The history of Hull City Hall
In 1900 the Hull Corporation started work on the 'Junction Street' scheme. This involved the formation of a square centrally located within they named Queen Victoria Square. Besides the square there were also plans to build a public hall, this was to be on a site owned by the Corporation that extended from Queen Victoria Square to Chariot Street.
The proposed building was to include a principal hall and three reception halls on the first floor, with its main entrance facing the square.
The main hall was to have side and rear galleries and with an orchestra, holding up to 3,000 people. The smaller halls were to be used separately for private functions or in conjunction with the main hall. In 1905 a proposal was put forward for the hall to incorporate an art gallery in one of the smaller halls to the rear of the building on the first floor.
Frank Matcham, who was a renowned architect working on many theatres throughout the country, was closely consulted on the design of the main hall.

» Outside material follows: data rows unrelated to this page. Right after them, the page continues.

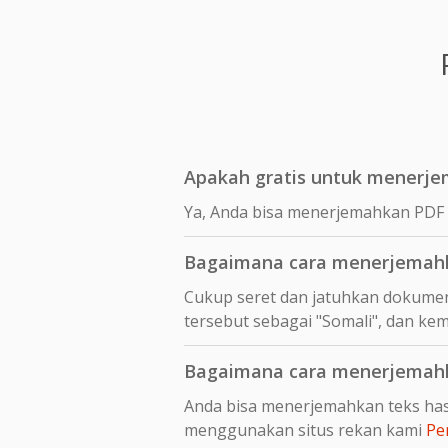
Apakah gratis untuk menerjem
Ya, Anda bisa menerjemahkan PDF s
Bagaimana cara menerjemahka
Cukup seret dan jatuhkan dokumen
tersebut sebagai "Somali", dan kem
Bagaimana cara menerjemahka
Anda bisa menerjemahkan teks hasi
menggunakan situs rekan kami
Pe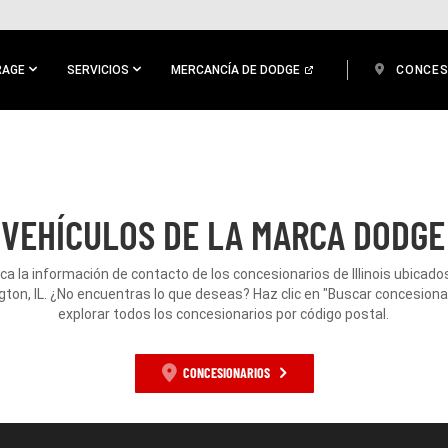
RAGE
SERVICIOS
MERCANCÍA DE DODGE
CONCES
VEHÍCULOS DE LA MARCA DODGE
ca la información de contacto de los concesionarios de Illinois ubicado
ton, IL. ¿No encuentras lo que deseas? Haz clic en "Buscar concesiona
explorar todos los concesionarios por código postal.
CONCESIONARIOS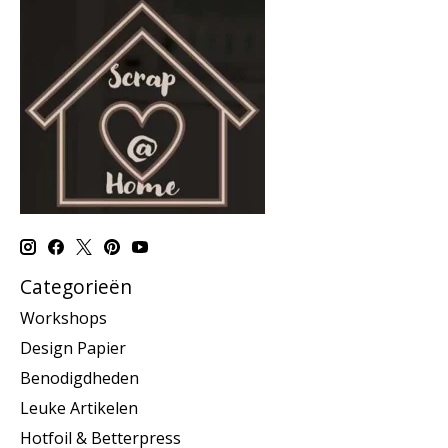
Categorieën
Workshops
Design Papier
Benodigdheden
Leuke Artikelen
Hotfoil & Betterpress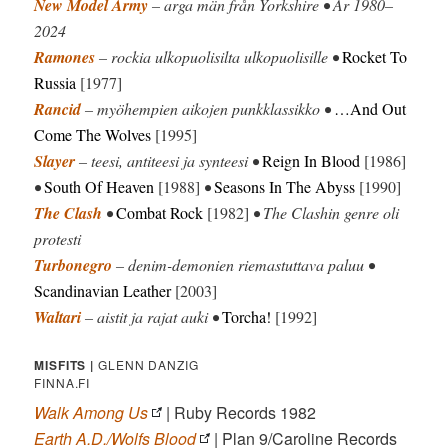
New Model Army
– arga män från Yorkshire • År 1980–
2024
Ramones
– rockia ulkopuolisilta ulkopuolisille •
Rocket To
Russia
[1977]
Rancid
– myöhempien aikojen punkklassikko •
…And Out
Come The Wolves
[1995]
Slayer
– teesi, antiteesi ja synteesi •
Reign In Blood
[1986]
•
South Of Heaven
[1988]
•
Seasons In The Abyss
[1990]
The Clash
•
Combat Rock
[1982]
• The Clashin genre oli
protesti
Turbonegro
– denim-demonien riemastuttava paluu •
Scandinavian Leather
[2003]
Waltari
– aistit ja rajat auki •
Torcha!
[1992]
MISFITS |
GLENN DANZIG
FINNA.FI
Walk Among Us
| Ruby Records 1982
Earth A.D./Wolfs Blood
| Plan 9/Caroline Records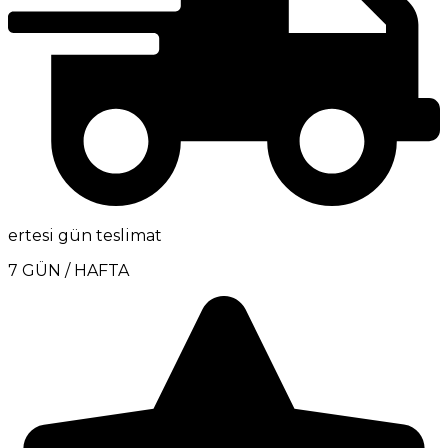
ertesi gün teslimat
7 GÜN / HAFTA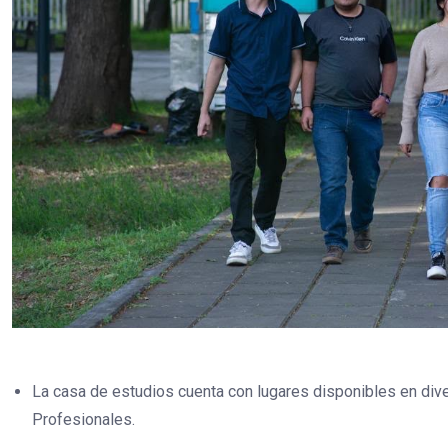
La casa de estudios cuenta con lugares disponibles en di
Profesionales.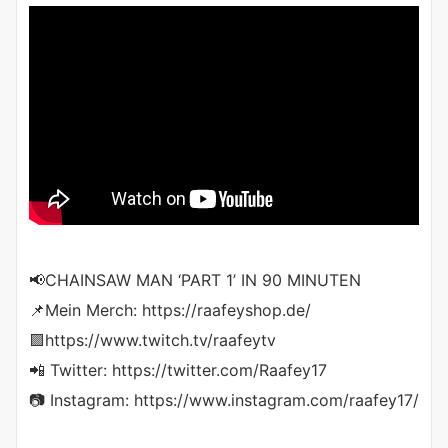
📢CHAINSAW MAN ‘PART 1’ IN 90 MINUTEN
📌Mein Merch: https://raafeyshop.de/
🟪https://www.twitch.tv/raafeytv
📲 Twitter: https://twitter.com/Raafey17
📷 Instagram: https://www.instagram.com/raafey17/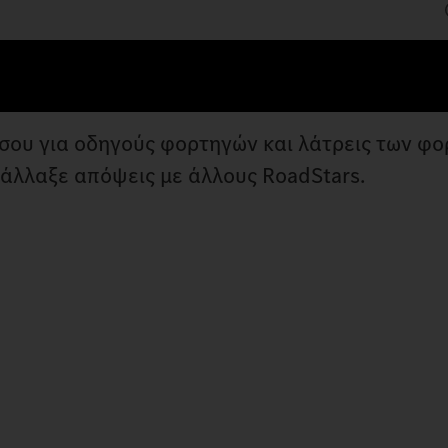
ά σου για οδηγούς φορτηγών και λάτρεις των φ
τάλλαξε απόψεις με άλλους RoadStars.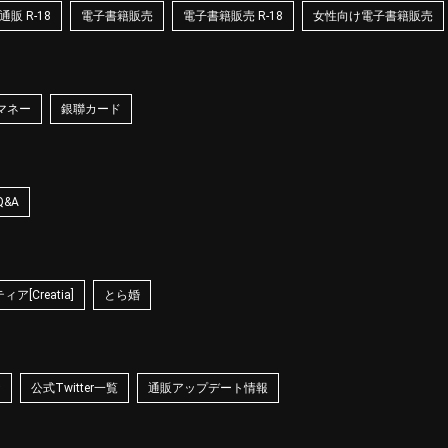
販 R-18
電子書籍販売
電子書籍販売 R-18
女性向け電子書籍販売
マネー
銀聯カード
Q&A
ア[Creatia]
とら婚
☆
公式Twitter一覧
通販アップデート情報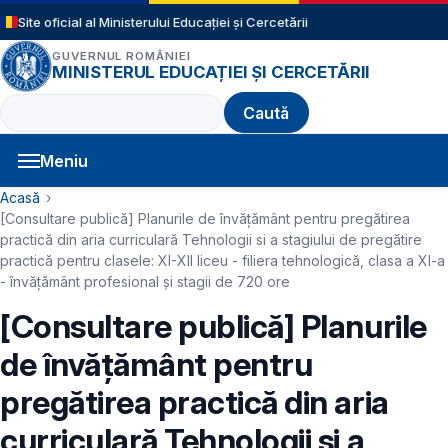
Sari la conținutul principal
Site oficial al Ministerului Educației și Cercetării
GUVERNUL ROMÂNIEI
MINISTERUL EDUCAȚIEI ȘI CERCETĂRII
Caută
Meniu
Navigație principală
Cale de navigare
Acasă
[Consultare publică] Planurile de învățământ pentru pregătirea
practică din aria curriculară Tehnologii si a stagiului de pregătire
practică pentru clasele: XI-XII liceu - filiera tehnologică, clasa a XI-a
- învățământ profesional și stagii de 720 ore
[Consultare publică] Planurile
de învățământ pentru
pregătirea practică din aria
curriculară Tehnologii si a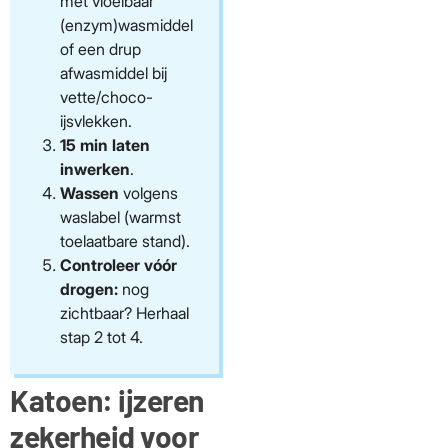
met vloeibaar
(enzym)wasmiddel
of een drup
afwasmiddel bij
vette/choco-
ijsvlekken.
15 min laten
inwerken
.
Wassen
volgens
waslabel (warmst
toelaatbare stand).
Controleer vóór
drogen:
nog
zichtbaar? Herhaal
stap 2 tot 4.
Katoen: ijzeren
zekerheid voor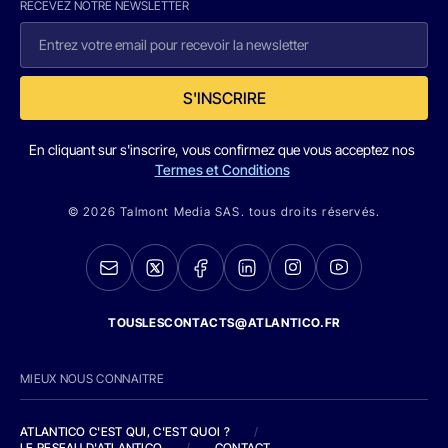
RECEVEZ NOTRE NEWSLETTER
S'INSCRIRE
En cliquant sur s'inscrire, vous confirmez que vous acceptez nos
Termes et Conditions
© 2026 Talmont Media SAS. tous droits réservés.
TOUSLESCONTACTS@ATLANTICO.FR
MIEUX NOUS CONNAITRE
ATLANTICO C'EST QUI, C'EST QUOI ?
/
LE RESEAU D'ATLANTICO
/
CONTACT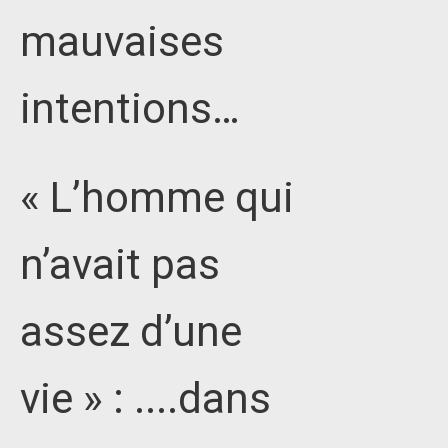
mauvaises
intentions…
« L’homme qui
n’avait pas
assez d’une
vie » : ....dans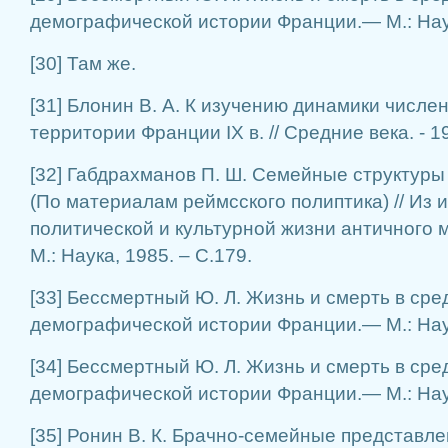
демографической истории Франции.— М.: Нау
[30] Там же.
[31] Блонин В. А. К изучению динамики числе
территории Франции IX в. // Средние века. - 19
[32] Габдрахманов П. Ш. Семейные структуры 
(По материалам реймсского полиптика) // Из 
политической и культурной жизни античного м
М.: Наука, 1985. – С.179.
[33] Бессмертный Ю. Л. Жизнь и смерть в сре
демографической истории Франции.— М.: Нау
[34] Бессмертный Ю. Л. Жизнь и смерть в сре
демографической истории Франции.— М.: Нау
[35] Ронин В. К. Брачно-семейные представл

In addition to this shops were incorporated into the ground floor facing Paragon Street and Carr Lane.
Work commenced on the City Hall and in 1903, Her Royal Highness the Princess of Wales laid the Foundation stone. By 1909 the City Hall was in use, and in 1911 they installed an organ in the main hall, however there appears to be no record of the City Hall having ever been formally opened.
The Victoria Art Gallery was opened in 1910 and continued to be a gallery until 1927, when they moved it to a new building in Queen Victoria Square, later known as Ferens Art Gallery. The Victoria Art Gallery remained empty until 1929, when it became an exhibition room once more, however this time the exhibits were Prehistoric Antiques and in 1931 it became the Mortimer Suite.
In 1941, Hull was badly bombed and the city centre sustained a considerable amount of damage, along with some of its magnificent building , including the City Hall. The result being extensive damage to the roof, main hall and the total destruction of the organ, which led to the closing of the City Hall.
In 1950 the City Hall reopened and the following year, 1951, a new organ was installed.
In 1957, the Prehistoric Antiques exhibited in the Mortimer Suite were moved to other premises. The small area at the back of the Mortimer Suite with a parquet floor, was still used for temporary exhibitions, and they still refer to it today as Victoria Galleries. Nowadays it is not used to exhibit paintings.
The Mortimer Suite is now available for private hire and holds numerous and very varied functions, from wedding receptions, bar mitzvah', birthday parties, science fiction fairs and record fairs.